Evaluating:   0%|          | 0/72 [00:00<?, ?it/s]

{'context_recall': 0.8556, 'faithfulness': 0.8838, 'factual_correctness': 0.4842, 'answer_relevancy': 0.7101, 'context_entity_recall': 0.2472, 'noise_sensitivity_relevant': 0.2819}

#### ❓ Question:

Which system performed better, on what metrics, and why?

To determine which system performed better and on what metrics, we need to compare the evaluation results of the original RAG pipeline versus the one that includes Cohere's Rerank model for contextual compression.

Comparison of Performance Metrics:

1. LLM Context Recall – Measures how well the retrieved context covers the ground-truth information needed to answer the question. The reranked system is likely to perform better because reranking prioritizes the most relevant retrieved documents, reducing noise in the context.

2. Faithfulness – Evaluates whether the generated response stays faithful to the retrieved context. The reranked system is expected to improve this metric as well since higher-quality context should lead to responses that better align with the source material.

3. Factual Correctness – Checks if the response is factually correct based on external knowledge.This may improve slightly, but if the retriever already provided relevant documents in the original system, the improvement might not be drastic.

4. Response Relevancy – Measures how relevant the response is to the user query.A better selection of retrieved context should lead to more relevant responses, so the reranked system should show improvements.

5. Context Entity Recall – Evaluates how well entities in the reference answer appear in the retrieved context.
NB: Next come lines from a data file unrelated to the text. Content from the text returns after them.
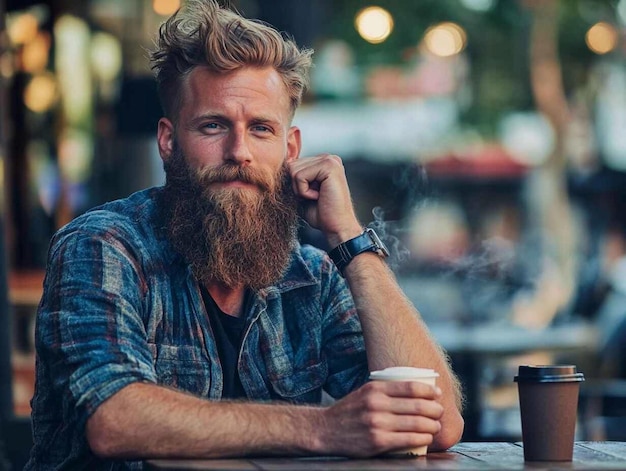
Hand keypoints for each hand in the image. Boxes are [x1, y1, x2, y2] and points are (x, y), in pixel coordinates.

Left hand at [288, 154, 361, 246]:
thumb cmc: (320, 214)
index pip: (292, 165)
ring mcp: (330, 160)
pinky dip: (304, 192)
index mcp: (322, 162)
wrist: (337, 228)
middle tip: (314, 197)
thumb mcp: (302, 193)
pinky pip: (299, 176)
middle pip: (291, 165)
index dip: (294, 185)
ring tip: (317, 197)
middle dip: (296, 186)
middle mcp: (328, 157)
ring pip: (293, 170)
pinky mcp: (329, 166)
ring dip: (300, 190)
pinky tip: (319, 197)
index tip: (311, 196)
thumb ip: (294, 178)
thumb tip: (278, 168)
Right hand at [317, 380, 443, 456]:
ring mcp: (378, 423)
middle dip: (436, 410)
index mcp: (375, 388)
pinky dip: (423, 438)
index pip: (411, 387)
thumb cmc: (350, 411)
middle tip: (440, 413)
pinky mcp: (378, 441)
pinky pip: (409, 439)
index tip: (437, 394)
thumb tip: (417, 391)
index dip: (429, 391)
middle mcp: (377, 404)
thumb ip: (386, 391)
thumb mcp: (365, 392)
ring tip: (436, 427)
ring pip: (417, 424)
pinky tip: (427, 438)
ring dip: (433, 426)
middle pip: (418, 406)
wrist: (325, 430)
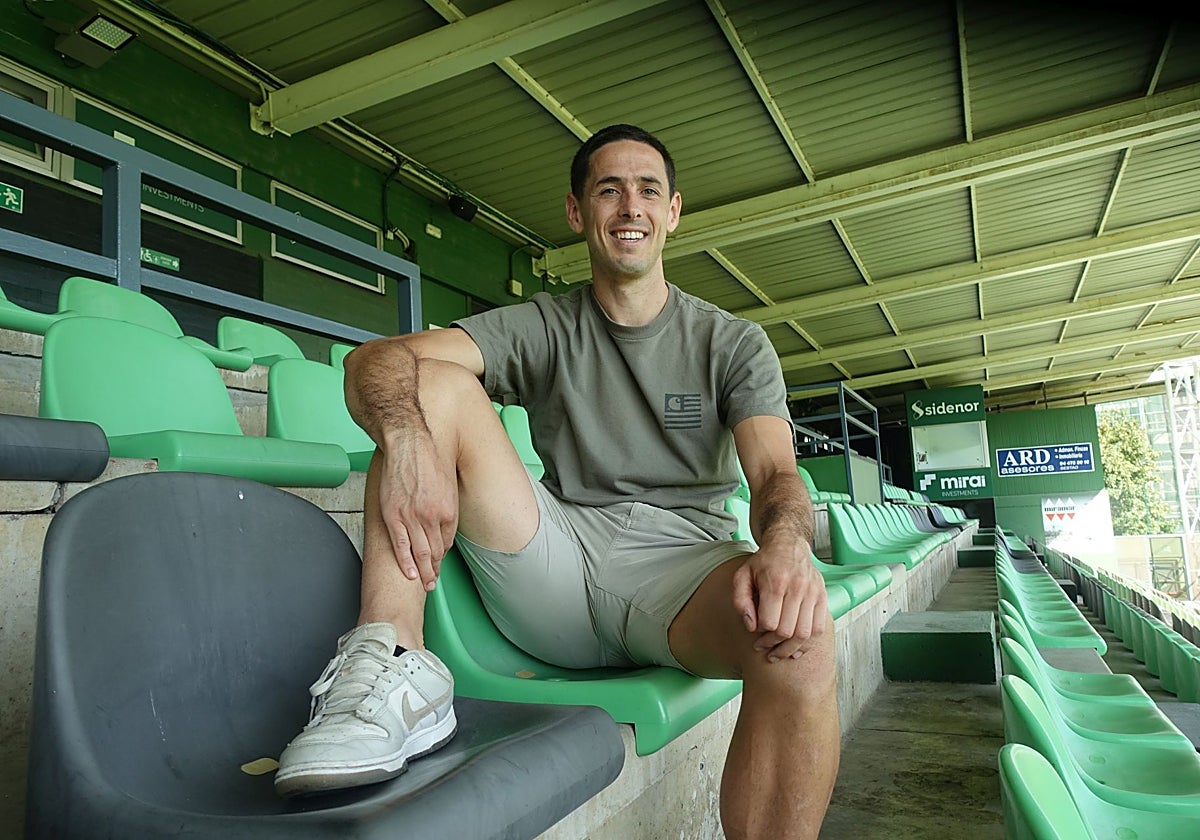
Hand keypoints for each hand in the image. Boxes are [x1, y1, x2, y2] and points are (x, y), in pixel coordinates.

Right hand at [376, 433, 458, 589]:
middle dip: (435, 570)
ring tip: (424, 584)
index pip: (448, 542)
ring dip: (423, 571)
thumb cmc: (430, 459)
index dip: (443, 555)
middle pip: (436, 552)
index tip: (439, 562)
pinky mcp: (393, 515)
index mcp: (449, 511)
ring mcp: (412, 518)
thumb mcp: (449, 486)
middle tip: (433, 582)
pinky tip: (409, 574)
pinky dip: (405, 562)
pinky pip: (400, 545)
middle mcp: (432, 518)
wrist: (410, 443)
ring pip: (420, 553)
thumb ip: (447, 508)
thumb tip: (443, 525)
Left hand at [731, 541, 827, 661]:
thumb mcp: (742, 576)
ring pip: (805, 634)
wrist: (788, 544)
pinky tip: (796, 648)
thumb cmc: (763, 562)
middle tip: (764, 648)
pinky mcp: (822, 597)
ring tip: (779, 653)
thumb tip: (751, 626)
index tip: (756, 637)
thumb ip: (741, 601)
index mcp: (775, 582)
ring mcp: (813, 593)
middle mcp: (797, 587)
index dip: (761, 635)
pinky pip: (819, 629)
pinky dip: (808, 643)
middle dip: (774, 645)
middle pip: (788, 631)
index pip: (770, 623)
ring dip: (791, 649)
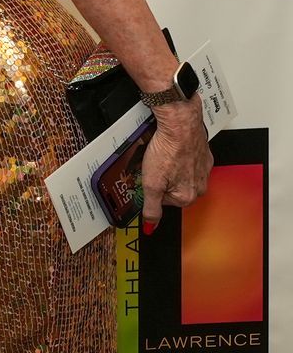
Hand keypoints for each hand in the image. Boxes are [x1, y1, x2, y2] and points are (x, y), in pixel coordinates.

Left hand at [138, 101, 213, 232]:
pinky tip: (171, 149)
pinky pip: (188, 161)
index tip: (148, 180)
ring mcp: (204, 169)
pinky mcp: (204, 155)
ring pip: (181, 175)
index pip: (163, 202)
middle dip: (162, 179)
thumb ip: (151, 208)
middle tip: (154, 167)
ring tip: (162, 156)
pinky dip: (179, 156)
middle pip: (173, 189)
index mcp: (188, 196)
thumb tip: (151, 226)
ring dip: (170, 168)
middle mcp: (200, 185)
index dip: (152, 190)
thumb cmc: (167, 151)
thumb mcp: (151, 185)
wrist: (181, 125)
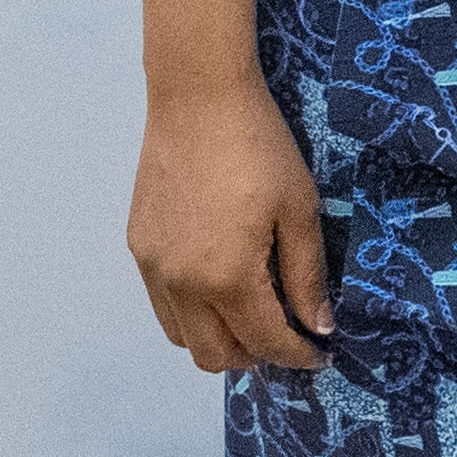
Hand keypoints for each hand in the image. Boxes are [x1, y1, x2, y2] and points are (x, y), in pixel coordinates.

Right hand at [127, 75, 332, 372]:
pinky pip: (162, 304)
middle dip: (255, 356)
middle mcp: (181, 285)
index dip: (298, 354)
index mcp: (227, 278)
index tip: (319, 354)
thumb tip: (318, 326)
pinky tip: (217, 283)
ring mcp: (153, 269)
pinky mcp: (138, 248)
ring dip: (218, 339)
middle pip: (215, 356)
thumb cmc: (259, 148)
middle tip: (284, 335)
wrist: (198, 100)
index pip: (266, 342)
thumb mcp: (298, 210)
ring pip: (181, 338)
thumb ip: (306, 276)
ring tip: (250, 313)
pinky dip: (190, 313)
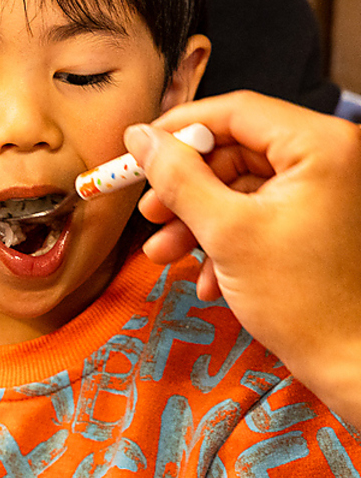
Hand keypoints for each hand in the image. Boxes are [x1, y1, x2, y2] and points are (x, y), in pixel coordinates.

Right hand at [125, 90, 360, 422]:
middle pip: (234, 150)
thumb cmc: (307, 302)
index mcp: (320, 145)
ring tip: (166, 253)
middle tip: (150, 211)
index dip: (178, 129)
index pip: (235, 111)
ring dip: (197, 219)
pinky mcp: (318, 219)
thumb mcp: (225, 231)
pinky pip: (258, 211)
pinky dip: (225, 237)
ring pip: (240, 186)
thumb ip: (177, 177)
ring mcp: (326, 190)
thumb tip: (141, 138)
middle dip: (185, 187)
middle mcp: (330, 158)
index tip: (138, 149)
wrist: (354, 365)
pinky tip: (208, 274)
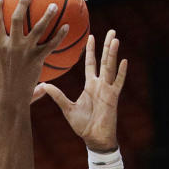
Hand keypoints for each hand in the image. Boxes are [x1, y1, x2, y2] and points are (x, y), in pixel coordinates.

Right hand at [0, 0, 69, 102]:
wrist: (12, 98)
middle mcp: (13, 46)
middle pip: (17, 20)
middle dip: (23, 3)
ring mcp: (27, 52)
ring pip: (38, 29)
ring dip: (47, 16)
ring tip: (54, 5)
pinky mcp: (38, 59)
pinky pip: (51, 45)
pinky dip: (59, 35)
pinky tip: (66, 27)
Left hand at [43, 29, 127, 152]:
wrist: (94, 138)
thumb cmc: (83, 125)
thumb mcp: (67, 108)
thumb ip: (58, 96)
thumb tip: (44, 85)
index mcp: (90, 85)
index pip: (91, 63)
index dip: (91, 50)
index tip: (91, 36)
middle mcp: (101, 84)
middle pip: (105, 60)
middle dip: (107, 45)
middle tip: (111, 30)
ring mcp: (108, 90)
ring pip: (111, 67)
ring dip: (113, 53)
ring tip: (115, 39)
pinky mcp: (113, 98)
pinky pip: (118, 83)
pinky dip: (121, 72)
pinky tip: (124, 61)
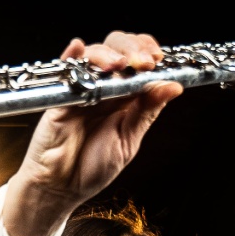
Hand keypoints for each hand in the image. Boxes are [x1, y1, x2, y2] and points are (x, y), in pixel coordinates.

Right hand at [3, 32, 180, 235]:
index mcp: (126, 97)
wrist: (61, 187)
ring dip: (110, 54)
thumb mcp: (128, 141)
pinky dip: (72, 55)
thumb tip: (173, 86)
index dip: (149, 52)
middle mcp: (106, 86)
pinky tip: (79, 48)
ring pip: (96, 53)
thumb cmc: (92, 167)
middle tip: (144, 62)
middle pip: (119, 48)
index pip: (140, 61)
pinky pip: (66, 68)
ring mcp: (83, 87)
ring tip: (120, 65)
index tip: (158, 59)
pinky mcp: (61, 94)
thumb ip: (147, 112)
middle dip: (134, 48)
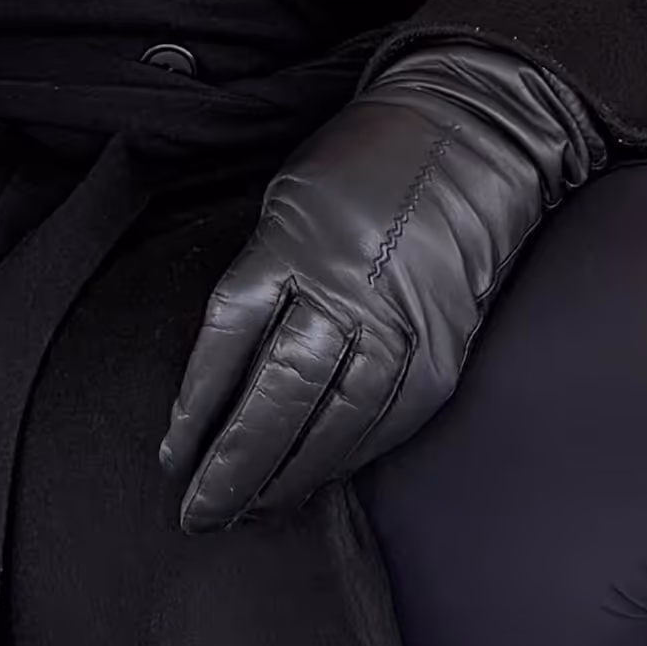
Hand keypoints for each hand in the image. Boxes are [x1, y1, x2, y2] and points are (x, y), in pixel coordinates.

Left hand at [161, 44, 602, 531]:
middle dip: (234, 465)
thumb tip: (230, 374)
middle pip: (278, 393)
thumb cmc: (366, 160)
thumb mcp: (291, 199)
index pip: (228, 339)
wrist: (472, 132)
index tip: (174, 455)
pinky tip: (320, 480)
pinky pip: (392, 416)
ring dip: (291, 476)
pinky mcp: (445, 344)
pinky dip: (352, 455)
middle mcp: (346, 286)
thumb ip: (264, 276)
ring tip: (253, 511)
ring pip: (337, 419)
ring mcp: (402, 319)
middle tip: (201, 513)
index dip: (197, 406)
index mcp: (292, 242)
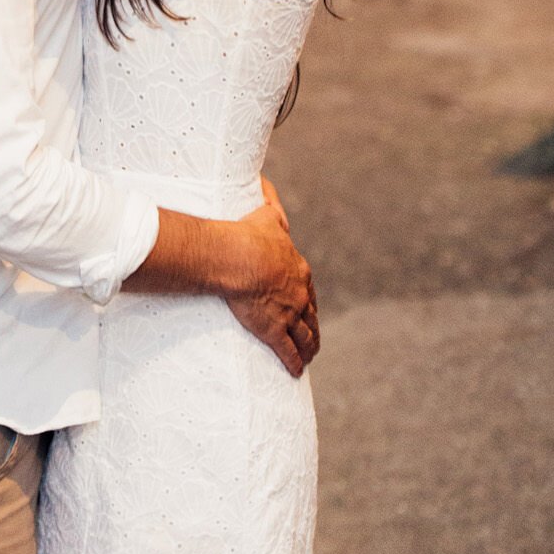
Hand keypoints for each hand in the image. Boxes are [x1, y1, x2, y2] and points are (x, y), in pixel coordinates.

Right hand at [217, 180, 318, 374]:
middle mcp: (299, 294)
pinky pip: (287, 351)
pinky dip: (293, 362)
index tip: (307, 306)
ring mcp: (289, 313)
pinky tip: (296, 371)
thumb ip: (268, 201)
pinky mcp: (274, 329)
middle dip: (313, 326)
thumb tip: (264, 181)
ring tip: (309, 357)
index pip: (308, 288)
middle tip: (313, 337)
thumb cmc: (249, 234)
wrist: (240, 257)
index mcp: (298, 269)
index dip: (308, 299)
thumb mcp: (265, 212)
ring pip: (305, 336)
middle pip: (312, 315)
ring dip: (309, 347)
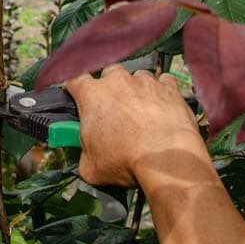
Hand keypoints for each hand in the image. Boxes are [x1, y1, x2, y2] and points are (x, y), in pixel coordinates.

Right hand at [65, 65, 204, 186]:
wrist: (166, 160)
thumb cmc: (125, 160)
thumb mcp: (91, 168)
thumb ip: (85, 153)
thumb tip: (89, 157)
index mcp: (91, 94)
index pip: (75, 81)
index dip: (76, 90)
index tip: (79, 100)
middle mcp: (116, 80)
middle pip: (108, 75)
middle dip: (110, 90)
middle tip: (115, 112)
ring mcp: (144, 80)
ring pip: (136, 78)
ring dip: (137, 91)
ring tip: (142, 113)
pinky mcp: (169, 87)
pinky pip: (163, 82)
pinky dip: (162, 92)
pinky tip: (163, 108)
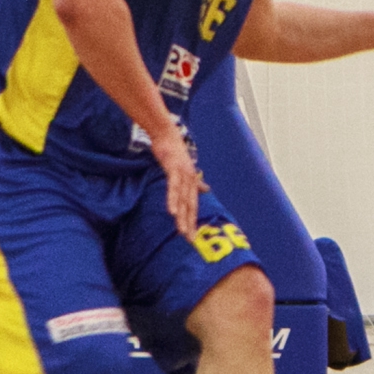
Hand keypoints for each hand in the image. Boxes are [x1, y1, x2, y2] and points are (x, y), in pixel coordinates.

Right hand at [148, 122, 208, 237]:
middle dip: (190, 223)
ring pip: (183, 199)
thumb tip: (206, 189)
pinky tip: (172, 211)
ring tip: (182, 231)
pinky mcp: (174, 168)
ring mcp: (183, 174)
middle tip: (189, 240)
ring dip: (182, 216)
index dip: (193, 221)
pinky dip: (173, 199)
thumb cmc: (174, 151)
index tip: (192, 236)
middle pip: (190, 206)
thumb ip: (194, 181)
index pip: (193, 205)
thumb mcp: (185, 169)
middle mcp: (191, 179)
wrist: (167, 134)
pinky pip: (173, 187)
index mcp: (192, 182)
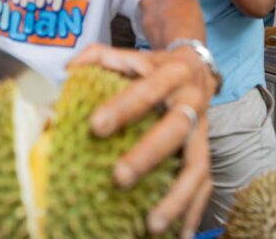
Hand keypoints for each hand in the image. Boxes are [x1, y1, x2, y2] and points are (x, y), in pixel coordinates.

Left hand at [67, 44, 215, 237]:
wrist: (197, 66)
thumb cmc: (153, 66)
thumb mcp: (131, 54)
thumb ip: (99, 56)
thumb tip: (68, 69)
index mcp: (170, 74)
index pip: (146, 90)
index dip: (123, 107)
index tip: (95, 126)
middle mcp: (192, 103)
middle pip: (175, 130)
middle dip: (148, 155)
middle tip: (119, 177)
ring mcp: (203, 132)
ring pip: (197, 166)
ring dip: (177, 198)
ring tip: (152, 225)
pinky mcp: (207, 152)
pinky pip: (205, 186)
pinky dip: (193, 212)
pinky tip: (181, 237)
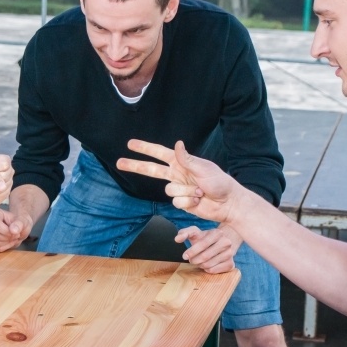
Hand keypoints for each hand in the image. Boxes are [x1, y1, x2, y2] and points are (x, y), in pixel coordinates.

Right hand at [0, 207, 33, 251]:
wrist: (17, 228)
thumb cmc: (19, 222)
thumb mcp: (23, 221)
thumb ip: (19, 224)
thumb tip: (13, 230)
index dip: (7, 232)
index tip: (15, 232)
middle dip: (7, 238)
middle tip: (15, 235)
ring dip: (6, 243)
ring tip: (12, 238)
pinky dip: (3, 247)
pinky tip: (7, 242)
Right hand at [116, 139, 241, 223]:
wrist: (228, 203)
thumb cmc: (219, 182)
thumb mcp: (204, 168)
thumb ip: (187, 159)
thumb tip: (178, 144)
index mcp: (181, 162)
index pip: (159, 153)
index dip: (144, 148)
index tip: (130, 144)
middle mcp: (177, 174)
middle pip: (151, 170)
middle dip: (135, 166)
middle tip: (119, 162)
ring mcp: (179, 188)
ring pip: (169, 190)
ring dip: (186, 191)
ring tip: (200, 191)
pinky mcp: (182, 202)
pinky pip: (176, 202)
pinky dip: (188, 201)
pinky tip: (198, 200)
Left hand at [176, 226, 236, 273]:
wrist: (220, 243)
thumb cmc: (204, 238)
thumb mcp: (194, 233)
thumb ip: (184, 233)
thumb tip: (177, 239)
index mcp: (217, 233)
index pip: (203, 244)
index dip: (192, 251)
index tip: (184, 256)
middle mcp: (226, 242)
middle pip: (205, 256)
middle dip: (194, 260)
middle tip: (191, 260)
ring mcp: (230, 254)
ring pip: (209, 264)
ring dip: (200, 265)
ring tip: (198, 261)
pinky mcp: (231, 264)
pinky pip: (214, 270)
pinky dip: (207, 269)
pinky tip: (206, 265)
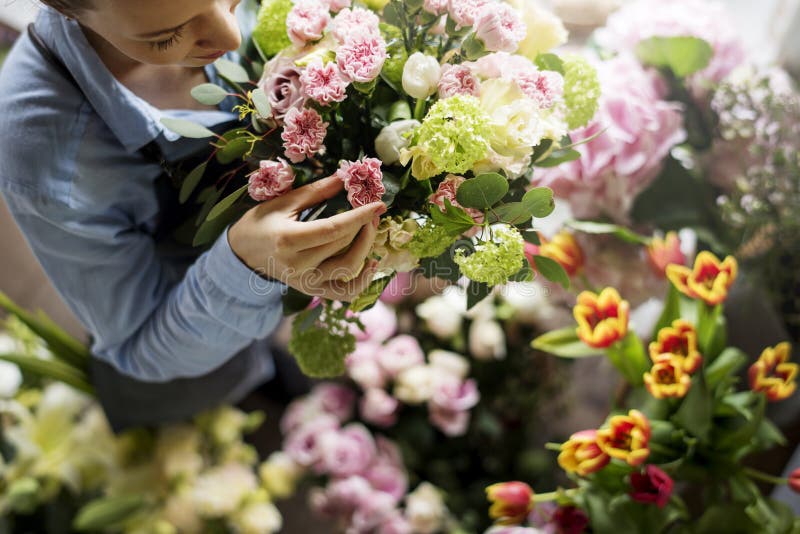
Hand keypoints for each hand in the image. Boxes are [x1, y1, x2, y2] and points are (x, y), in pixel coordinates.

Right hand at [229, 176, 386, 301]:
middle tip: (373, 209)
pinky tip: (371, 264)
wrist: (242, 254)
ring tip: (371, 228)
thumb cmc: (261, 223)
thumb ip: (316, 192)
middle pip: (343, 246)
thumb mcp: (283, 202)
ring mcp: (306, 282)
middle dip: (364, 225)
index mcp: (289, 240)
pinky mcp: (311, 291)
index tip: (379, 204)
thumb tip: (345, 178)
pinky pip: (344, 293)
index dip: (360, 216)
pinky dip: (362, 281)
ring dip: (366, 247)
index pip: (334, 229)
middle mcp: (298, 265)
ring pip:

Since reranking is focused on semantic similarity, this metric should see moderate improvement.

6. Noise Sensitivity – Measures how much noise in the context affects response quality.The reranked system should have lower noise sensitivity, meaning it is less affected by irrelevant information due to reranking filtering out less relevant documents.

Expected Outcome

The reranked system should outperform the baseline on LLM Context Recall, Faithfulness, Response Relevancy, and Noise Sensitivity.
Factual Correctness and Context Entity Recall might see moderate improvements, but they depend more on the retriever's initial quality.